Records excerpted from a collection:

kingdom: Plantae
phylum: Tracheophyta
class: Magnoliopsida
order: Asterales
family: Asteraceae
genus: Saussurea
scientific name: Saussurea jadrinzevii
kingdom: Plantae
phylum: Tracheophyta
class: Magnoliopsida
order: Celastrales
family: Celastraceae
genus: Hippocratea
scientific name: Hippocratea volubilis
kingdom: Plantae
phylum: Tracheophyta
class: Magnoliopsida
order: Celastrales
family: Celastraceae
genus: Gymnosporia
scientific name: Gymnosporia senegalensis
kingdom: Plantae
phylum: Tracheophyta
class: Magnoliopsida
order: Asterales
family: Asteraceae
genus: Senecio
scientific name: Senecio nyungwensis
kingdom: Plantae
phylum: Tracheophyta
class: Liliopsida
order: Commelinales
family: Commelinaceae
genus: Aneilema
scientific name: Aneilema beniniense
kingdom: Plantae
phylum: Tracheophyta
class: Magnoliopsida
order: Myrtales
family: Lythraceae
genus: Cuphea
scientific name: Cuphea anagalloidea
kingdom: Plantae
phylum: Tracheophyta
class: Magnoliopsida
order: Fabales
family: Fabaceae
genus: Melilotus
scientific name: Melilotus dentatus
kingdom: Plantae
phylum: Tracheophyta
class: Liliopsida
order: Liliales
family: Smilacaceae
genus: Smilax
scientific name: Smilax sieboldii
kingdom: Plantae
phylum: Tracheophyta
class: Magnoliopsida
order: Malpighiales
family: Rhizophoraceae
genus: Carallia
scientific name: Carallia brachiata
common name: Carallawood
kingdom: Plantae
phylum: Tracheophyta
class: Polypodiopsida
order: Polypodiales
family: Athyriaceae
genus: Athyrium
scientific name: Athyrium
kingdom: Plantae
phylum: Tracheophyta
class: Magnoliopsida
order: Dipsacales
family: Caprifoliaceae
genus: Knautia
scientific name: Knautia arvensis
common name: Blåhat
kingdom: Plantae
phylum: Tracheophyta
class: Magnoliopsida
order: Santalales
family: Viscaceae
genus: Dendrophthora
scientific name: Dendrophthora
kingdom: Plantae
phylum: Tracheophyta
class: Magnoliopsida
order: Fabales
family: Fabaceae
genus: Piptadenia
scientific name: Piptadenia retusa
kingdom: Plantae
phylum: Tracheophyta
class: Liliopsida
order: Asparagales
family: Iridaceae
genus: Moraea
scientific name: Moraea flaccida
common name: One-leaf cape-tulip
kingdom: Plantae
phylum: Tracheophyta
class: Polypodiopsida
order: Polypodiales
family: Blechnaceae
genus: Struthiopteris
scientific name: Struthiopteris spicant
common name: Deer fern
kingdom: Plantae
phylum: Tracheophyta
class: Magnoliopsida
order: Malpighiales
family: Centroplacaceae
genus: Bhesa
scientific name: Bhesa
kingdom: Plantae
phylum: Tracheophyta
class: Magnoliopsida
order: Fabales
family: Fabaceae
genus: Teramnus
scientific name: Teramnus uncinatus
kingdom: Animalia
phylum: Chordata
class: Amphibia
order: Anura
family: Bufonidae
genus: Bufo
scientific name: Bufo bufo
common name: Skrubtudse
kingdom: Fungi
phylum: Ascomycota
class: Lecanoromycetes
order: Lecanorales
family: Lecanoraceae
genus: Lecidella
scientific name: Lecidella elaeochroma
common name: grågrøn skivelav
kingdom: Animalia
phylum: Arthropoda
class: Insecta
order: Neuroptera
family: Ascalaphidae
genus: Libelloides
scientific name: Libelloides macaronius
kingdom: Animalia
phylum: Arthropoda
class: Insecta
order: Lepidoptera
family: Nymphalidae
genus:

Requirement: Revise the material above so that "common name" becomes "vernacular name" wherever it occurs, keeping every other line unchanged.

Final answer:
kingdom: Plantae
phylum: Tracheophyta
class: Magnoliopsida
order: Asterales
family: Asteraceae
genus: Saussurea
scientific name: Saussurea jadrinzevii
kingdom: Plantae
phylum: Tracheophyta
class: Magnoliopsida
order: Celastrales
family: Celastraceae
genus: Hippocratea
scientific name: Hippocratea volubilis
kingdom: Plantae
phylum: Tracheophyta
class: Magnoliopsida
order: Celastrales
family: Celastraceae
genus: Gymnosporia
scientific name: Gymnosporia senegalensis
kingdom: Plantae
phylum: Tracheophyta
class: Magnoliopsida
order: Asterales
family: Asteraceae
genus: Senecio
scientific name: Senecio nyungwensis
kingdom: Plantae
phylum: Tracheophyta
class: Liliopsida
order: Commelinales
family: Commelinaceae
genus: Aneilema
scientific name: Aneilema beniniense
kingdom: Plantae
phylum: Tracheophyta
class: Magnoliopsida
order: Myrtales
family: Lythraceae
genus: Cuphea
scientific name: Cuphea anagalloidea
kingdom: Plantae
phylum: Tracheophyta
class: Magnoliopsida
order: Fabales
family: Fabaceae
genus: Melilotus
scientific name: Melilotus dentatus
kingdom: Plantae
phylum: Tracheophyta
class: Liliopsida
order: Liliales
family: Smilacaceae
genus: Smilax
scientific name: Smilax sieboldii
kingdom: Plantae
phylum: Tracheophyta
class: Magnoliopsida
order: Malpighiales
family: Rhizophoraceae
genus: Carallia
scientific name: Carallia brachiata
vernacular name: Carallawood
kingdom: Plantae
phylum: Tracheophyta
class: Polypodiopsida
order: Polypodiales
family: Athyriaceae
genus: Athyrium
scientific name: Athyrium
kingdom: Plantae
phylum: Tracheophyta
class: Magnoliopsida
order: Dipsacales
family: Caprifoliaceae
genus: Knautia
scientific name: Knautia arvensis
vernacular name: Blåhat
kingdom: Plantae
phylum: Tracheophyta
class: Magnoliopsida
order: Santalales
family: Viscaceae
genus: Dendrophthora
scientific name: Dendrophthora
kingdom: Plantae
phylum: Tracheophyta
class: Magnoliopsida
order: Fabales
family: Fabaceae
genus: Piptadenia
scientific name: Piptadenia retusa
kingdom: Plantae
phylum: Tracheophyta
class: Liliopsida
order: Asparagales
family: Iridaceae
genus: Moraea
scientific name: Moraea flaccida
vernacular name: One-leaf cape-tulip
kingdom: Plantae
phylum: Tracheophyta
class: Polypodiopsida
order: Polypodiales
family: Blechnaceae
genus: Struthiopteris
scientific name: Struthiopteris spicant
vernacular name: Deer fern
kingdom: Plantae
phylum: Tracheophyta
class: Magnoliopsida
order: Malpighiales
family: Centroplacaceae
genus: Bhesa
scientific name: Bhesa
kingdom: Plantae
phylum: Tracheophyta
class: Magnoliopsida
order: Fabales
family: Fabaceae
genus: Teramnus
scientific name: Teramnus uncinatus
kingdom: Animalia
phylum: Chordata
class: Amphibia
order: Anura
family: Bufonidae
genus: Bufo
scientific name: Bufo bufo
vernacular name: Skrubtudse
kingdom: Fungi
phylum: Ascomycota
class: Lecanoromycetes
order: Lecanorales
family: Lecanoraceae
genus: Lecidella
scientific name: Lecidella elaeochroma
vernacular name: grågrøn skivelav
kingdom: Animalia
phylum: Arthropoda
class: Insecta
order: Neuroptera
family: Ascalaphidae
genus: Libelloides
scientific name: Libelloides macaronius
kingdom: Animalia
phylum: Arthropoda
class: Insecta
order: Lepidoptera
family: Nymphalidae
genus:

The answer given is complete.